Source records
.....

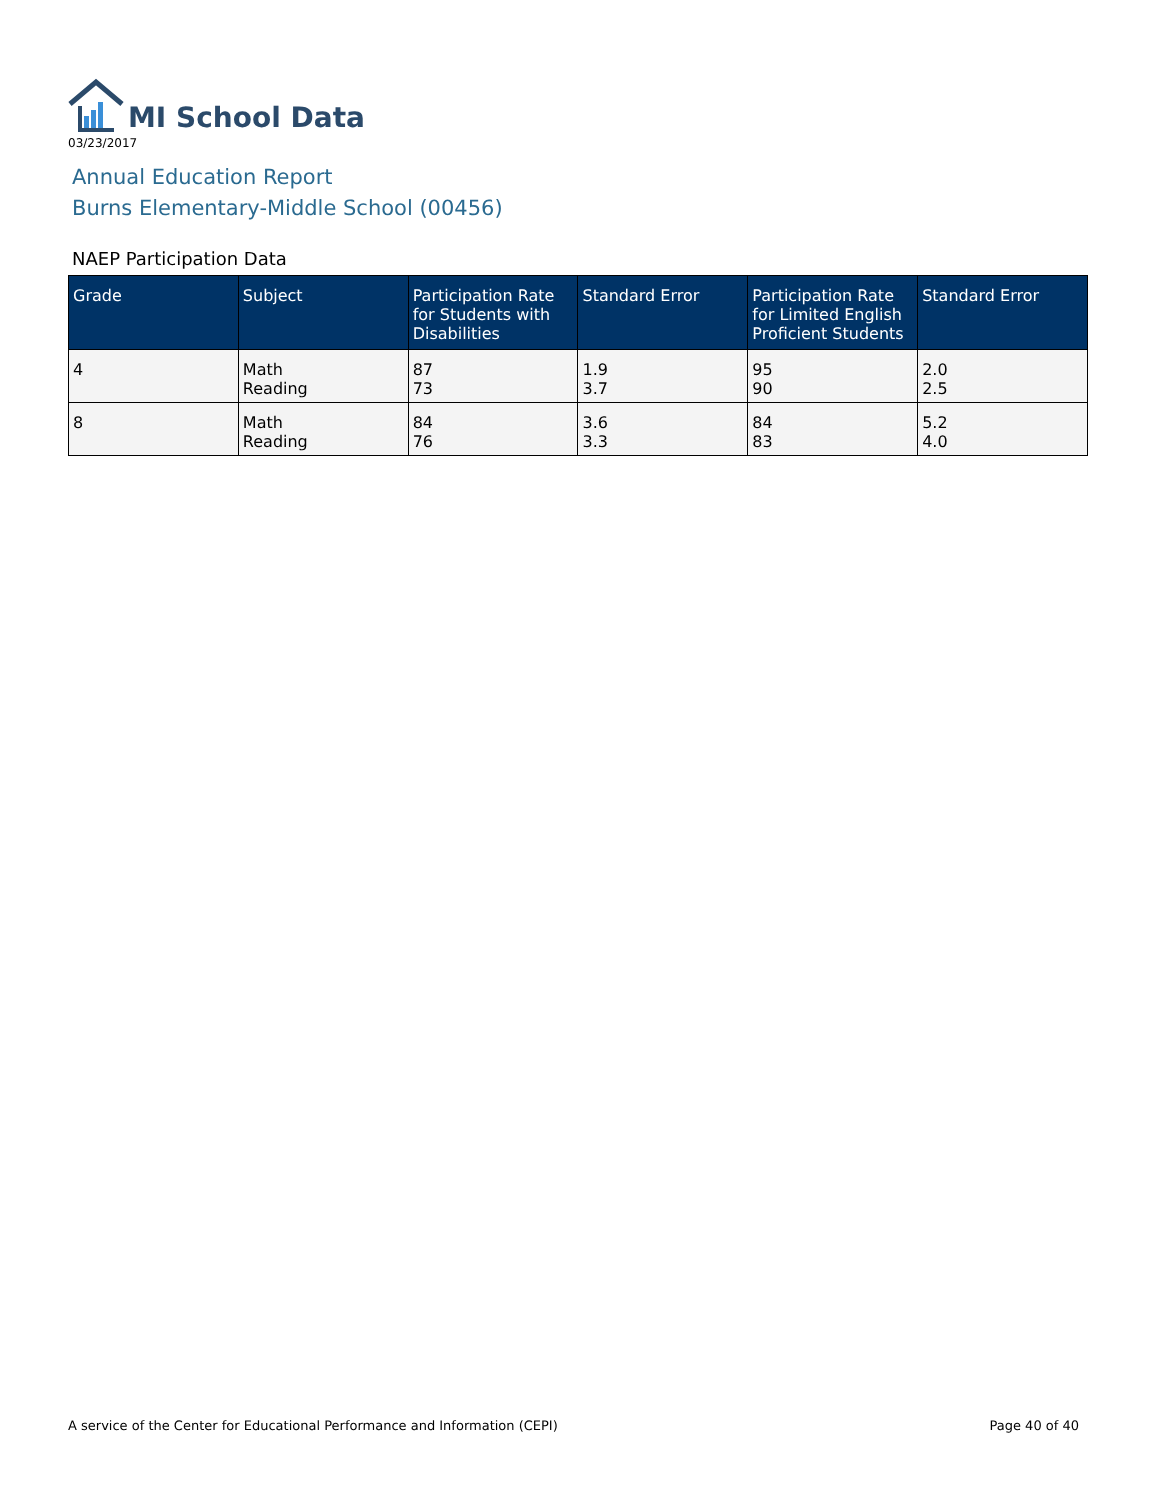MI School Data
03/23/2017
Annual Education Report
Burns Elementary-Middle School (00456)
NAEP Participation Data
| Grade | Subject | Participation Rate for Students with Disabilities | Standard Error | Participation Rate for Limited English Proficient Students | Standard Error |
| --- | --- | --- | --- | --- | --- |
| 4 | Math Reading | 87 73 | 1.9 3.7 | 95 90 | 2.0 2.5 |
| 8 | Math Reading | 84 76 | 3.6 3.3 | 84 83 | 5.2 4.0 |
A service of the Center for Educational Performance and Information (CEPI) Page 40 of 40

.....

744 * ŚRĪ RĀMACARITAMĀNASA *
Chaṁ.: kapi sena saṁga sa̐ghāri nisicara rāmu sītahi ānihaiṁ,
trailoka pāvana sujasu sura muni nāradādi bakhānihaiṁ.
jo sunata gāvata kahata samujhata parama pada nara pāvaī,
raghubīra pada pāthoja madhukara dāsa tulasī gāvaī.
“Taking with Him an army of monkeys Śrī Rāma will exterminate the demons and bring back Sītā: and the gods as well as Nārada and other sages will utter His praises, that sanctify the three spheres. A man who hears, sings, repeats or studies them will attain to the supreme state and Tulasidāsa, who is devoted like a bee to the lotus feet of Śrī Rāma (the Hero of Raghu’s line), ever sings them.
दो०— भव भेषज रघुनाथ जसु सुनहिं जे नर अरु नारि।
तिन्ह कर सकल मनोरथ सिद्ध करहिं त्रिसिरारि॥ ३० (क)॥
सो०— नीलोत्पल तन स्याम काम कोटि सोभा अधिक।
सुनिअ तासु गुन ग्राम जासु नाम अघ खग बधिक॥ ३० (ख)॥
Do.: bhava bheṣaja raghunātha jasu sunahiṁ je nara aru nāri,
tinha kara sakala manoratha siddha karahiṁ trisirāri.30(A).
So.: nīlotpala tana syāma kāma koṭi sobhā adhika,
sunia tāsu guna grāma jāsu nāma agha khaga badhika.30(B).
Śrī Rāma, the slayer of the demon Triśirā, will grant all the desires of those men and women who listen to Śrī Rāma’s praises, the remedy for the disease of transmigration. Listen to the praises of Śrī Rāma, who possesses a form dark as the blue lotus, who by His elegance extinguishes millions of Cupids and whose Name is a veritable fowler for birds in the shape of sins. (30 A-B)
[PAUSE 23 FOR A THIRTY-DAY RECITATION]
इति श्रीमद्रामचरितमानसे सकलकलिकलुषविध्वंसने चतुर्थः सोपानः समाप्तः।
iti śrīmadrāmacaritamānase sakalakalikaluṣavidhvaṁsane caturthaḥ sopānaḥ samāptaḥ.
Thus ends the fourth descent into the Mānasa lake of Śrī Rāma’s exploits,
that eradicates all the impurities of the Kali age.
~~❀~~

.....

__ASSIGNMENT__.
Out of the records above, return only the lines from the one with "MI School Data" through the one with "Students | Standard Error |", exactly, and none of the pictures.

__ANSWER BELOW__.
MI School Data
03/23/2017
Annual Education Report
Burns Elementary-Middle School (00456)
NAEP Participation Data
| Grade | Subject | Participation Rate for Students with Disabilities | Standard Error | Participation Rate for Limited English Proficient Students | Standard Error |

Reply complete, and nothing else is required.